Montana Wills

Montana’s Uniform Probate Code governs wills throughout the state. Like other states, Montana mandates specific formalities that must be adhered to during the making of a will. Formalities are important procedures that give wills legal effect; without them, a will maker — called a “testator” — could make a will that is contrary to his actual intent.

Capacity

According to Montana law, testators must have testamentary capacity; that is, they must be of sound mind. Testamentary capacity means the acuity to comprehend the amount and nature of the property involved and the significance of executing a will. A testator must also have the ability to recognize the relationship to the individuals receiving bequests of property. Because minors may not adequately grasp these concepts, Montana requires all testators to be at least 18 years old.

Important Requirements

In Montana, a will must be in writing. This means a testator can either type or hand-write a will.

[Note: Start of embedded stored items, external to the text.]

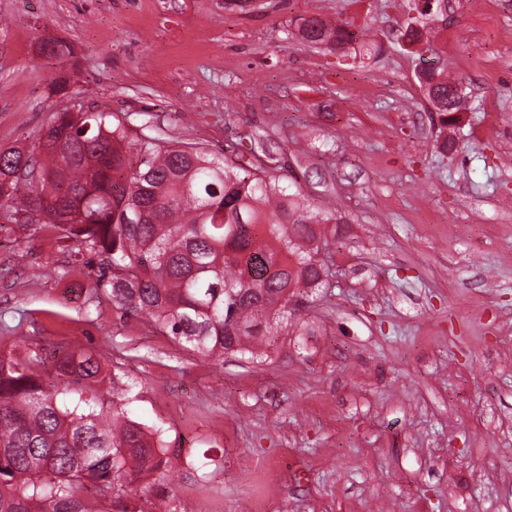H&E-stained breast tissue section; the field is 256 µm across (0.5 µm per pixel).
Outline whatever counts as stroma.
Returning <instances> with one entry per match:
<instances>
[{
    "instance_id": "stroma-1",
    "label": "stroma",
    "mask_w": 512,
    "mask_h": 512,
    "mask_svg": "<svg viewBox=\"0 0 512 512\" xmlns=\"http://www.w3.org/2000/svg\"><path fill=\"white\" fill-rule=\"evenodd\" d=\"M0 0V149L80 99L161 144L271 158L335 214L336 275L267 356L155 334L51 228L0 226V347L92 352L163 431L151 512H512V0ZM318 16L355 40L312 45ZM71 52L50 59L39 44ZM462 82L442 121L418 74Z\"/></svg>"
}]
</instances>
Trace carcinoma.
<instances>
[{
    "instance_id": "cac0c4a2",
    "label": "carcinoma",
    "mask_w": 512,
    "mask_h": 512,
    "mask_svg": "<svg viewBox=\"0 0 512 512\" xmlns=\"http://www.w3.org/2000/svg\"><path fill=\"white\" fill-rule=\"evenodd\" d=\"M300 33L310 44L353 41L319 17ZM430 75L436 111L458 110L463 85ZM45 136L25 155L0 151V181L10 180L0 209L38 204L59 238L101 258L96 287L174 343L215 362L260 353L304 294L330 284L331 218L263 164L248 172L187 143L131 137L110 112H58ZM134 152L149 162L132 166ZM131 393L83 350L51 370L36 354L0 350V512H129L131 477H164L163 431L129 416Z\"/></svg>"
}]
</instances>
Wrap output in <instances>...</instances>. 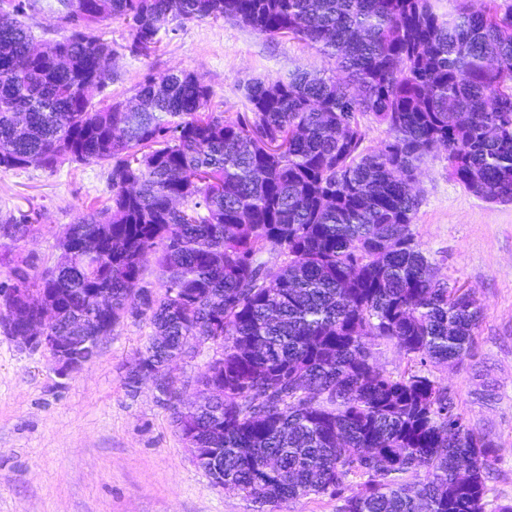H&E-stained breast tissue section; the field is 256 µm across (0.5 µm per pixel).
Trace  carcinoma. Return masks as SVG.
Instances as JSON below:
<instances>
[{
	"label": "carcinoma",
	"mask_w": 512,
	"mask_h": 512,
	"mask_svg": "<svg viewBox=\"0 0 512 512\" xmlns=\"http://www.w3.org/2000/svg\"><path fill=\"white\" fill-rule=\"evenodd\" d=\"M56 2L70 34L33 52L32 0H0V170L106 163L111 204L80 215L62 261L41 270L0 242V294L29 292L0 297V314L19 333L54 306V334L80 318L83 343L137 303L152 327L141 366L156 371L182 337H221L223 357L200 376L211 406L183 432L220 449L213 484L267 512L310 495L344 498L342 512H485L495 444L431 375L472 356L482 311L473 291L436 281L411 180L441 149L469 192L512 204V0H457L446 15L435 0ZM171 17L299 38L349 82L253 80L251 116L234 119L185 71L145 79L133 111L93 103L113 54L99 24L127 22L149 56ZM368 113L389 139L366 153ZM0 229L17 242L36 227L10 217ZM270 251L283 266H268ZM102 292L109 310L93 305ZM383 342L419 369L385 371Z\"/></svg>",
	"instance_id": "cac0c4a2"
}]
</instances>
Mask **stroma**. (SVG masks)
<instances>
[{
  "label": "stroma",
  "mask_w": 512,
  "mask_h": 512,
  "mask_svg": "<svg viewBox=\"0 0 512 512\" xmlns=\"http://www.w3.org/2000/svg\"><path fill=\"white\" fill-rule=\"evenodd\" d=\"M114 55L94 101L133 100L150 75L186 71L228 116L246 112L244 88L256 78L297 71L335 75V62L305 42L269 37L231 21H170L159 50L143 56L124 21L100 25ZM110 169L64 162L0 171V220L29 215L39 227L17 251L54 264L70 224L106 207ZM412 226L437 278L474 291L483 317L472 359L433 367L460 412L496 445L485 512L512 503V204H490L448 173L444 151L418 171ZM152 329L129 316L102 339L82 371L58 376L48 354L20 349L0 333V512H257L243 493L213 486L191 458L166 401L152 382L125 388V367Z\"/></svg>",
  "instance_id": "stroma-1"
}]
</instances>
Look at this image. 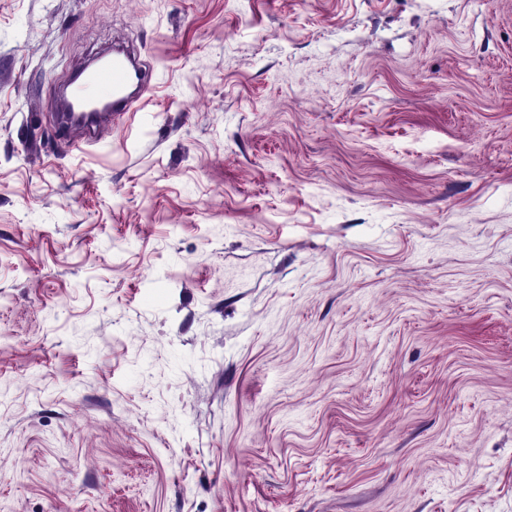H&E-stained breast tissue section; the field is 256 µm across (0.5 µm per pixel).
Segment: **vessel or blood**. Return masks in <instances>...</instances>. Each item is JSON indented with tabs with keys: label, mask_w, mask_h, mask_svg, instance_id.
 <instances>
[{
	"label": "vessel or blood",
	"mask_w": 512,
	"mask_h": 512,
	"mask_svg": "<svg viewBox=\"0 0 512 512\" xmlns=\"http://www.w3.org/2000/svg\"><path fill=\"white\" fill-rule=\"evenodd\" d=\"M149 89L144 67L134 56L116 50L74 72L52 100L59 137L78 149L98 142L106 124L139 111Z\"/></svg>",
	"instance_id": "b4317fda"
}]
</instances>
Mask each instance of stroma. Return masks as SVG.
I'll return each mask as SVG.
<instances>
[{"label":"stroma","instance_id":"stroma-1","mask_svg":"<svg viewBox=\"0 0 512 512\" xmlns=\"http://www.w3.org/2000/svg\"><path fill=\"white\" fill-rule=\"evenodd\" d=\"M0 512H512V0H0ZM149 88L146 69L135 57L113 49L74 72L51 101L59 138L75 149L97 143L106 123L115 126L140 110ZM101 104L107 108L101 109ZM77 127L80 140L75 139Z\"/></svg>","mask_w":512,"mask_h":512}]
</instances>
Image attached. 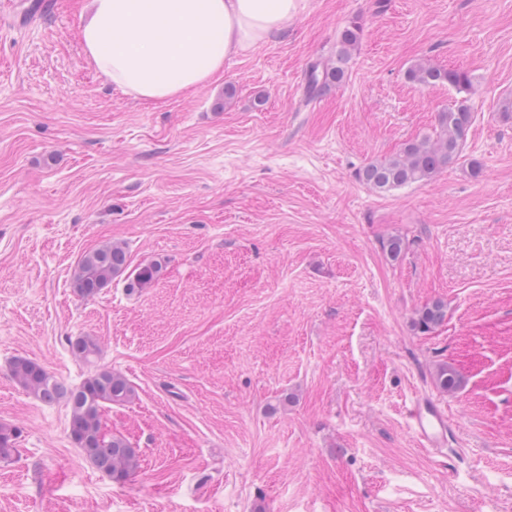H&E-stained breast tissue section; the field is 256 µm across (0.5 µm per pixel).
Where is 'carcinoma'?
Here are the masks:
<instances>
[{
    "label": "carcinoma",
    "mask_w": 512,
    "mask_h": 512,
    "mask_svg": "<svg viewBox=\"0 0 512 512\" xmlns=\"http://www.w3.org/2000/svg\"><path fill=\"white\" fill-rule=\"evenodd\" d=\"M361 27L357 24L344 29L340 48L334 62H315L310 65L306 92L310 97L322 96L341 84L346 76V63L359 43ZM407 79L421 87L448 85L461 98L456 104L436 115L431 135L409 140L392 156L371 161L359 172L362 183L377 192H387L415 183L433 180L463 158V149L473 123L468 94L473 86L470 74L457 69H442L420 61L406 71ZM125 248L107 242L84 253L73 275L75 292L83 298L97 295L117 276L127 274V288L140 291L157 280L162 266L142 264L128 270ZM447 305L434 300L415 312L413 327L425 333L440 325L446 318ZM71 353L90 361L101 354V345L91 336H78L69 341ZM14 381L33 397L52 402L63 399L70 407L69 430L74 443L96 469L116 482H122L140 468L136 449L122 437L108 436L102 429L101 412L105 405L129 402L135 389L120 373L98 367L76 387H68L39 363L24 357L15 358L10 365ZM436 388L444 393L460 388L462 380L457 370L443 362L433 372ZM15 432L0 426V459L7 460L15 453Z\"/></svg>",
    "instance_id": "obj_1"
}]
</instances>
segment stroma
Instances as JSON below:
<instances>
[{
  "label": "stroma",
  "instance_id": "35a3bbf8",
  "mask_svg": "<svg viewBox=\"0 0 512 512\" xmlns=\"http://www.w3.org/2000/svg\"><path fill=\"white\" fill-rule=\"evenodd\" d=\"M30 2L0 13V424L19 430L0 512H512V0H300L221 80L159 104L89 64L83 0ZM353 21L345 81L306 99ZM417 60L472 76L482 172L379 193L360 169L457 99L409 82ZM108 241L160 278L79 296L81 255ZM436 299L446 320L416 331ZM75 336L136 390L102 412L140 455L121 483L65 401L9 372L25 357L80 384ZM442 361L456 392L432 381ZM420 393L448 412L443 450L408 427ZM69 349L75 357L86 361H91L101 354L100 343L91 336H78L70 339ZM433 382L438 390L448 393L459 389L462 380L454 367L443 362L436 365L433 372Z\"/></svg>",
  "mask_w": 512,
  "mask_h": 512
}]
</instances>
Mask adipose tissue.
<instances>
[{
	"mask_svg": "<svg viewBox=\"0 0 512 512\" xmlns=\"http://www.w3.org/2000/svg\"><path fill=\"white\" fill-rule=\"evenodd\" d=\"M299 0H86L80 38L107 82L163 103L221 78L229 56L283 31Z\"/></svg>",
	"mask_w": 512,
	"mask_h": 512,
	"instance_id": "obj_1",
	"label": "adipose tissue"
}]
</instances>
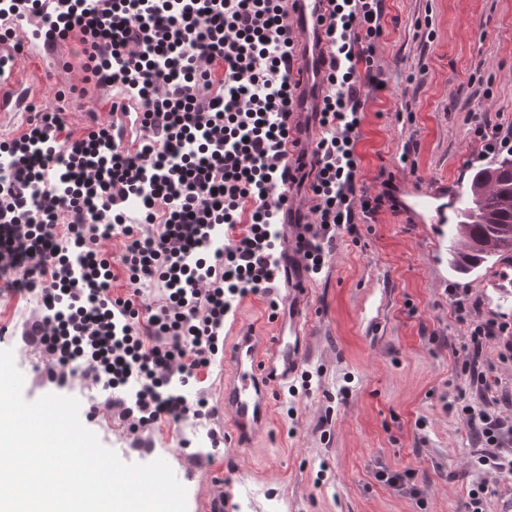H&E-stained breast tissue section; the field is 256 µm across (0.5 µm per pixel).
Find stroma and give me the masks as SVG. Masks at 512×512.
Masks as SVG:
<instances>
[{
    "label": "stroma",
    "mask_w": 512,
    "mask_h": 512,
    "mask_svg": "<svg viewBox=\"0 0 512 512\" xmlns=\"http://www.w3.org/2000/svg\"><path fill=\"white\" fill-rule=\"evenodd\" d=\"M387 35L377 48L385 87H363L366 118L357 151L369 194L394 188H452L470 184L496 163L473 140L469 113L490 126L512 125V0H385ZM428 25L429 46L416 39ZM42 55L21 59L31 91L66 90L61 106L80 128L86 102L70 95L78 69L43 70ZM415 141L417 166L399 156ZM512 273L505 256L470 276L448 267L438 227L406 212H384L341 235L323 273L290 297L307 314L299 373L272 383L273 422L242 451L229 439L221 412L225 369L214 366L202 387L216 416L198 433L161 422L144 431L156 457H167L177 479H188L187 510L198 501L228 497L234 512H465L473 482L485 479L470 460L478 435L448 403L464 395L487 407L463 369L467 324L457 319L449 291L467 290L474 320L512 324V294L489 283ZM39 310L31 296L0 291V349H12L33 401L51 393L39 349L21 332ZM266 297L241 298L226 319L229 336L268 335ZM84 426L127 463H143L127 426L105 405L106 391L73 380ZM226 441L212 452L208 435ZM409 472L413 497L378 481V471Z\"/></svg>",
    "instance_id": "1"
}]
</instances>
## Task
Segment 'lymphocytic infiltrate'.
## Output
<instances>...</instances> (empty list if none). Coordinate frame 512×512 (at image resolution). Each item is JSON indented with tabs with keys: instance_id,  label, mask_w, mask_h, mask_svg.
Masks as SVG:
<instances>
[{
	"instance_id": "lymphocytic-infiltrate-1",
	"label": "lymphocytic infiltrate",
	"mask_w": 512,
	"mask_h": 512,
	"mask_svg": "<svg viewBox=\"0 0 512 512\" xmlns=\"http://www.w3.org/2000/svg\"><path fill=\"white\" fill-rule=\"evenodd\" d=\"M332 2L328 91L311 114L314 176L293 180L312 202L295 241L310 274L337 235H356L390 199L368 196L356 151L360 89L384 85V0ZM24 31L49 50L75 43L83 83L122 97L76 131L45 104L0 141V279L41 300L22 339L42 349L57 388L77 376L113 389L109 405L131 433L205 418L206 399L189 401L181 386L209 373L236 298L271 294L283 270L288 73L298 61L287 0H0V42L21 45ZM126 100L135 109L123 126L110 115ZM130 126L133 150L122 146ZM116 235L126 249L114 263L103 243ZM147 285L163 288L161 305L142 301ZM511 332L471 326L462 346L471 380L486 383L485 346ZM462 412L484 443L478 469L512 479V418Z\"/></svg>"
}]
</instances>
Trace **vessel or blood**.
Instances as JSON below:
<instances>
[{
  "instance_id": "vessel-or-blood-1",
  "label": "vessel or blood",
  "mask_w": 512,
  "mask_h": 512,
  "mask_svg": "<svg viewBox=\"0 0 512 512\" xmlns=\"http://www.w3.org/2000/svg\"><path fill=\"white\" fill-rule=\"evenodd\" d=\"M291 25L297 35L299 60L290 73L295 92L301 97L300 112H311L313 86L321 84L324 57L315 44L329 21V0H288ZM18 67L11 48L0 43V123L18 105ZM465 196L463 189L448 192L411 188L405 208L423 224H447L449 213L458 211ZM305 328L301 312H294L287 323H278L268 336H238L233 342L225 370L221 403L229 416L237 448L251 447L256 433L269 422L272 401L270 385L278 375H291L300 364V340Z\"/></svg>"
}]
</instances>
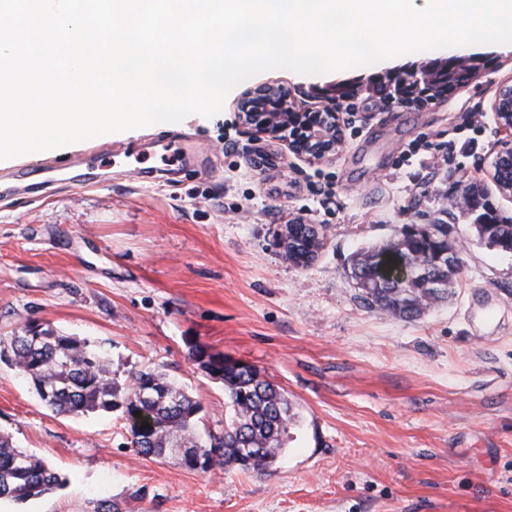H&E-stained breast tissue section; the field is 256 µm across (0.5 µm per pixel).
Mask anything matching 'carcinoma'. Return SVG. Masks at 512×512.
<instances>
[{
  "instance_id": "obj_1",
  "label": "carcinoma",
  "mask_w": 512,
  "mask_h": 512,
  "mask_svg": "<svg viewBox=\"0 0 512 512\" xmlns=\"http://www.w3.org/2000/svg\"><path fill=\"white\" fill-rule=\"evenodd\" d=\"M394 84L407 98L434 91L399 78ZM485 196L477 184L462 189L467 210L483 208L477 223L487 244L502 252L512 250V220L481 203ZM275 245L289 264L305 268L323 247V237L305 245L286 227L276 234ZM383 262L393 272L382 274ZM411 264L413 277L398 278L397 270ZM460 267L459 253H448L446 224L405 226L399 236L364 247L351 259L364 305L405 318L448 301ZM190 354L198 364L207 360L210 377L224 383L222 434L200 433V402L159 369H141L122 386L112 377L110 359L85 339L50 325L30 324L20 334L0 337V363L28 379L56 413L79 417L125 408L132 419V445L143 456L175 457L184 467L204 473L233 467L258 473L269 469L287 448L288 429L300 424L294 404L250 365L228 363L223 354L199 345L192 346ZM146 423L150 427H144ZM60 484L43 458L15 447L9 435L0 433V499L38 498Z\"/></svg>"
}]
</instances>
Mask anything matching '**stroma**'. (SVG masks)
Instances as JSON below:
<instances>
[{
	"mask_svg": "<svg viewBox=\"0 0 512 512\" xmlns=\"http://www.w3.org/2000/svg\"><path fill=\"white\" fill-rule=\"evenodd\" d=\"M469 56L453 94L399 101L376 89L392 68ZM344 146L311 163L286 142L249 136L239 102L288 89L327 105L337 83ZM512 86V46L420 51L368 67L259 73L222 111L0 161V336L48 324L106 350L119 381L155 367L200 401V430L224 429V385L191 345L254 366L284 389L303 423L267 473L208 474L139 455L123 409L73 418L45 407L0 364V432L44 458L59 488L0 500V512H512V257L452 207L483 186L500 214L512 196L492 180L507 142L492 103ZM154 137L195 148L163 165ZM111 143L112 153L100 146ZM443 219L462 245L448 303L416 319L366 307L350 273L359 248L403 226ZM313 224L324 247L306 268L278 253L282 225Z\"/></svg>",
	"mask_w": 512,
	"mask_h": 512,
	"instance_id": "obj_1",
	"label": "stroma"
}]
</instances>
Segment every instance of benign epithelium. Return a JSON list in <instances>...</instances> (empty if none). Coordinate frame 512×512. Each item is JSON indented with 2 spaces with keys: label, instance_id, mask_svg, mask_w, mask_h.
I'll list each match as a JSON object with an SVG mask.
<instances>
[{
  "label": "benign epithelium",
  "instance_id": "benign-epithelium-1",
  "mask_svg": "<svg viewBox=\"0 0 512 512\" xmlns=\"http://www.w3.org/2000/svg\"><path fill=\"white\" fill-rule=\"evenodd\" d=\"M492 112L501 130L512 131V87L499 90ZM240 119L255 136L277 138L286 131L289 147L309 162L331 159L344 144L340 118L336 108L300 111L295 108L291 94L284 88L259 87L247 93L240 102ZM497 165L493 179L498 188L512 193V146L506 144L496 154Z\"/></svg>",
  "mask_w": 512,
  "mask_h": 512
}]
</instances>
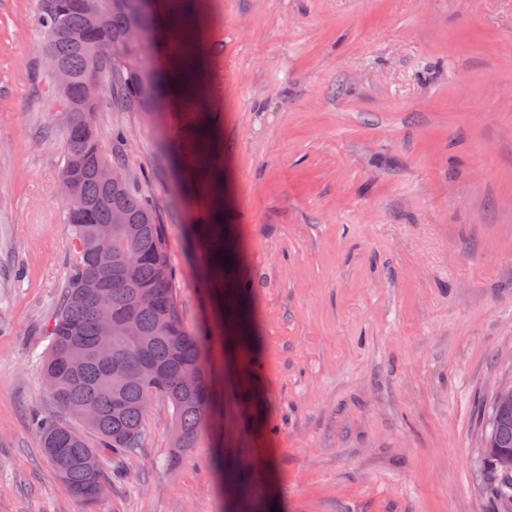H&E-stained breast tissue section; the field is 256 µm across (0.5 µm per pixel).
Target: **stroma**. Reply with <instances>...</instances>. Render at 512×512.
Wrapping results in <instances>:
<instances>
[{
    "label": "stroma",
    "instance_id": "obj_1",
    "mask_svg": "<svg viewBox=\"0 0 512 512\" xmlns=\"http://www.w3.org/2000/svg\"><path fill=\"white\" fill-rule=\"evenodd\" d=\"M39 0H0V512H228L217 451L257 467L275 512H494L485 417L512 377V0H203L206 117L224 221L257 336L241 376L208 360L220 407L177 466L171 408L107 455L94 508L43 458L64 420L40 358L69 266L62 140L38 67ZM133 142L186 326L214 321L178 174L177 111L94 114Z\"/></svg>",
    "mask_w": 512,
    "mask_h": 512
}]
</instances>
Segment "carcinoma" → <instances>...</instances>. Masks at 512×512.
Wrapping results in <instances>:
<instances>
[{
    "mask_svg": "<svg viewBox=\"0 0 512 512\" xmlns=\"http://www.w3.org/2000/svg\"><path fill=\"white\" fill-rule=\"evenodd\" d=\"M136 0H95L97 42L85 44L71 34L89 26L88 16L71 6V0H40L38 24L44 33L42 51H51L72 72L70 86L57 87L48 76V95L55 111L67 117L63 124L48 123L43 140L58 135L63 140L59 180L69 186L65 199L66 229L70 241V266L61 284L54 319L47 328L49 345L41 361L42 373L57 378L50 391L61 410L91 430L98 444L90 445L81 432L56 419L36 420L35 430L45 460L77 499L97 502L106 488L103 469L89 474L77 465L86 454L103 460L106 452L130 454L141 447L148 398L163 395L172 408L174 436L172 461L177 463L193 447L198 430L214 418L211 380L206 370L209 337L189 331L182 320L164 225L147 195L135 190L132 178L112 187L94 175L99 164L129 168V135L113 136L105 151L99 129L92 120L99 100L109 97L117 110H152L167 106L166 75L140 65L142 44L127 41L131 29L149 34L163 27L168 48L179 56L172 79L191 82L192 52L184 47L185 35L174 27L175 6L189 9L188 0H163L160 15L142 12ZM98 86L86 94V85ZM187 133L175 148L185 162L184 176L193 181L216 135L197 111V93L190 88L180 102ZM212 224L202 247L209 257L206 276L224 279V200H212ZM121 210L124 224L113 223ZM107 247L112 265L93 262L94 253ZM140 296L147 305L134 306ZM253 336H240L238 357L252 366ZM512 451V404L490 403L487 413L484 464L491 469L492 498L512 494V471L495 465L494 453ZM212 467L237 485H252V468L241 457L224 460L217 452Z\"/></svg>",
    "mask_w": 512,
    "mask_h": 512,
    "instance_id": "cac0c4a2",
    "label": "carcinoma"
}]
</instances>
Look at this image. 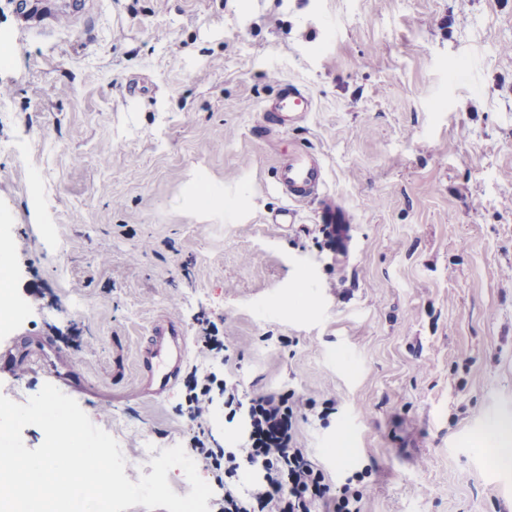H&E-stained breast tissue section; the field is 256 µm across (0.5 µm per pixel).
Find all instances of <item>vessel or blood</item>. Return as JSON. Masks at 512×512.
I'll return each mask as SVG.
<instances>
[{
    "instance_id": "vessel-or-blood-1",
    "label": "vessel or blood",
    "mask_w": 512,
    "mask_h": 512,
    "mask_svg": "<svg viewBox=\"0 0 512 512\" xmlns=\"http://www.w3.org/2000/svg\"><path fill=\"white\" fill-rule=\"evenodd\" d=\"M314 110L312 96L298 85L283 81L277 97L264 108L257 134H287L288 130L306 122ZM327 169L320 156L298 148L284 156L275 182L276 190L287 201L274 221L295 223L300 205L315 200L319 203L322 223L334 229L340 242L349 237V215L326 190ZM149 344L141 349L138 361V381L143 393L161 398L177 383L186 363L188 338L176 321L161 316L148 331Z\"/></svg>"
}]
</instances>
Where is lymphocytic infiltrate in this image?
Listing matches in <instances>:
<instances>
[{"mask_svg": "<svg viewBox=\"0 0 512 512\" xmlns=\"http://www.w3.org/2000/svg\"><path fill=\"white\" fill-rule=\"evenodd\" d=\"M185 388L191 418L203 423L223 404L225 419L239 435L233 448L214 447L203 427L191 440L190 455L222 477L212 500L217 512H362L365 472L331 480L299 438L300 419L312 412L328 419L336 410L334 399L243 396L237 384L212 372L190 373Z\"/></svg>", "mask_w": 512, "mask_h": 512, "instance_id": "1", "label": "lymphocytic infiltrate"}]
</instances>
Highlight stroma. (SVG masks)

Handwritten wills are called “holographic” wills and Montana recognizes them, regardless of whether they’re witnessed. However, for a holographic will to be valid, its material portions must be in the testator’s own handwriting and signed by the testator. Montana requires two competent witnesses to a will. These witnesses must sign the will within a reasonable time after watching the testator acknowledge or sign the will.

Self-Proving Wills

In Montana, a testator can make a will self-proving. For a will to be self-proving, a notarized affidavit must be executed simultaneously with the will and contain the signatures of both witnesses and the testator. Generally, if a will is not self-proving, one of the witnesses must testify in probate court to verify its authenticity. Thus, making a self-proving will streamlines the process and prevents having to track down witnesses who may have moved to another state.

Revocation

Montana law allows testators to revoke their wills in a number of ways. A testator may revoke a will by physically destroying it; that is, tear it up, burn it or cancel it, provided the intent is to revoke it. A testator may also revoke a will by executing a subsequent will that expressly revokes the prior will. Furthermore, a subsequent will that doesn’t expressly revoke a prior will, but has provisions that are substantially inconsistent with a prior will, may have the effect of revoking it.